Ich würde sagen, der Höhepunkt von The Congress ist es dem Zuseher diese schmerzliche Frage bewusst zu machen. Es ist aber nicht bis zu diesem Punkt zu gelangen, weil man sich davor durch ein Labyrinth von Verweisen, Zeichen und Zitaten kämpfen muss, in dem man sich hoffnungslos verlieren kann.
Wie schreibt Hermann Hesse als Gefangener seines pubertär-elitären Habitus so schön in seinem Steppenwolf: "Magisches Theater. Eintritt nicht für Jedermann. Nur für Verrückte." Wer diesen Code zu verstehen glaubt, der soll sich an The Congress heranwagen. Wer damit nichts anfangen kann, wird hier vermutlich weder fündig noch glücklich werden.
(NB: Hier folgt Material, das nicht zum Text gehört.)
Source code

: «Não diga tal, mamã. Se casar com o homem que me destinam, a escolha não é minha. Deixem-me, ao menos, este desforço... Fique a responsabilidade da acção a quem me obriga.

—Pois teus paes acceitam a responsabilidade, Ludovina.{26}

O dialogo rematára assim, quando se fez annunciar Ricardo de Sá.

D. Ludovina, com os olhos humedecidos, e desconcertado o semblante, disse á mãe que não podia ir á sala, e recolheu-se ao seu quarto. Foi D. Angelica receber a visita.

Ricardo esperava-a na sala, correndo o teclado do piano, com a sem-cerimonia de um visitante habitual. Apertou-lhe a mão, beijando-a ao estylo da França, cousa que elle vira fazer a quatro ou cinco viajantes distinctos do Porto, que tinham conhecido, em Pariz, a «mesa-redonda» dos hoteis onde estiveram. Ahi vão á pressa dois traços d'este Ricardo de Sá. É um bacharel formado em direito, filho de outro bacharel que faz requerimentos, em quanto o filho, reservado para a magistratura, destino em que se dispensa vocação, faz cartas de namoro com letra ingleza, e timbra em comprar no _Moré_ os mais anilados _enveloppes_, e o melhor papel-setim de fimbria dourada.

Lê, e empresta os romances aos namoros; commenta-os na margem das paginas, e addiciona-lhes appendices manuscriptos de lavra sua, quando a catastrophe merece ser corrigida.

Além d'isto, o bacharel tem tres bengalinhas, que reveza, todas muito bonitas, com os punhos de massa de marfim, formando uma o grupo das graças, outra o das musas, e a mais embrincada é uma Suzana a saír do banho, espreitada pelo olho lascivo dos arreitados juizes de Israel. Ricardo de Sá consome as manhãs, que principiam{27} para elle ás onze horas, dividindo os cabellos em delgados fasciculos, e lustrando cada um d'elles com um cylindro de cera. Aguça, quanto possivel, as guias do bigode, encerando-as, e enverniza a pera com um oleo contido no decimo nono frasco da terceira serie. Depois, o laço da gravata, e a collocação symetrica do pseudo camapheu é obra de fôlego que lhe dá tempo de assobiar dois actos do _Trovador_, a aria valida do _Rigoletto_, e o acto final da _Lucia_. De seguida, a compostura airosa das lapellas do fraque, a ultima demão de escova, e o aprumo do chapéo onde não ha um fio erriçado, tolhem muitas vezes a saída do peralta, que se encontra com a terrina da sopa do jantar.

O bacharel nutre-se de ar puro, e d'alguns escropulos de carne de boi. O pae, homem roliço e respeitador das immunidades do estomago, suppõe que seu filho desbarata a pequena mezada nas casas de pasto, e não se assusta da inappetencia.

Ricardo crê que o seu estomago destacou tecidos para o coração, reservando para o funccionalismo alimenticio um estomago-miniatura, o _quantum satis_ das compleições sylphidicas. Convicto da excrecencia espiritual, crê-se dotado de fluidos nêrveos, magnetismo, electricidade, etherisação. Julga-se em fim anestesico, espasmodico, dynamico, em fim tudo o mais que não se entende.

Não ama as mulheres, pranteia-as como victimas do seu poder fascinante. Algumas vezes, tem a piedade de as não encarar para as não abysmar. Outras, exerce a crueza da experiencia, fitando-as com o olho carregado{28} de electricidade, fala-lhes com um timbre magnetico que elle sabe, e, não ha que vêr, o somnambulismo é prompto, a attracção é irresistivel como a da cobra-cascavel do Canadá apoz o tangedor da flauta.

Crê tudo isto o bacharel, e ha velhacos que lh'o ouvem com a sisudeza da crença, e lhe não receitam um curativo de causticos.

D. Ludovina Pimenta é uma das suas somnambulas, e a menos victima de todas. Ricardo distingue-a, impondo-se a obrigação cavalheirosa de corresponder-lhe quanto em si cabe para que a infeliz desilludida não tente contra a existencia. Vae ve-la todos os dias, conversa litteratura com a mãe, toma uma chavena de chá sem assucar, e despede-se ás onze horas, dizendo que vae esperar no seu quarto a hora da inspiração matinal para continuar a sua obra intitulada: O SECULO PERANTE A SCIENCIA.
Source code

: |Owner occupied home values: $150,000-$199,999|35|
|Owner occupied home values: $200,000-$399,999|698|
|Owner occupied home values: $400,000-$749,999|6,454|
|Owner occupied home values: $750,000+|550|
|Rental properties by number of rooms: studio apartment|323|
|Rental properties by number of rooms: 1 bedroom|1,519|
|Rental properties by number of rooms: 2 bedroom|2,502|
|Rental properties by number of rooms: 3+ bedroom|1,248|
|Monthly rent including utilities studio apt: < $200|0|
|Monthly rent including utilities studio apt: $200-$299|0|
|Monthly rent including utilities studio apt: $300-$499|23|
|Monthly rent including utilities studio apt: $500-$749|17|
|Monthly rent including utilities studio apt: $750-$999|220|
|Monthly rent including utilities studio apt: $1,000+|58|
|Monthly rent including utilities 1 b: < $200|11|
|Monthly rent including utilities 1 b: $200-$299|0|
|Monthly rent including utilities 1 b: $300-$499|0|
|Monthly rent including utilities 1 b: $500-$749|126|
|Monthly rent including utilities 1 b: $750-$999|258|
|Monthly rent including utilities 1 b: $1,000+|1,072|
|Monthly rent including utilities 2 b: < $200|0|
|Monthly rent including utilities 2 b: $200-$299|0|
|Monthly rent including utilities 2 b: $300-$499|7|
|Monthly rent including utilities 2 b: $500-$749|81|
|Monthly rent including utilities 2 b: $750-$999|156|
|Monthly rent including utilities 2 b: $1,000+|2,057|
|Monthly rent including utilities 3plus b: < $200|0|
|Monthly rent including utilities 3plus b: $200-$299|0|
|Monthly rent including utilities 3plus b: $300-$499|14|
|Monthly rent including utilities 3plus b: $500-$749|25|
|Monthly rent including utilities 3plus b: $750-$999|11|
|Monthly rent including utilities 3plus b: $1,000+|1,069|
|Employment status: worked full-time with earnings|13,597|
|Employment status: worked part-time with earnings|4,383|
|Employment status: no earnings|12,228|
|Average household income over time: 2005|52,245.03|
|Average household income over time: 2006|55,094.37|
The Congress ist sicher keine leichte Kost für zwischendurch und krankt gerade in seinem ersten Teil an inhaltlichen und inszenatorischen Schwächen. Wer aber ein bisschen offen ist für einen traumlogischen Bilderrausch, der nach und nach um "die großen Fragen" der menschlichen Existenz kreist, wird mit einem beunruhigenden, aber auch nachhaltig berührenden Film belohnt. Wer sein Kunstfilmsoll diesen Monat noch nicht erfüllt hat, der möge sich schleunigst ins Kino begeben!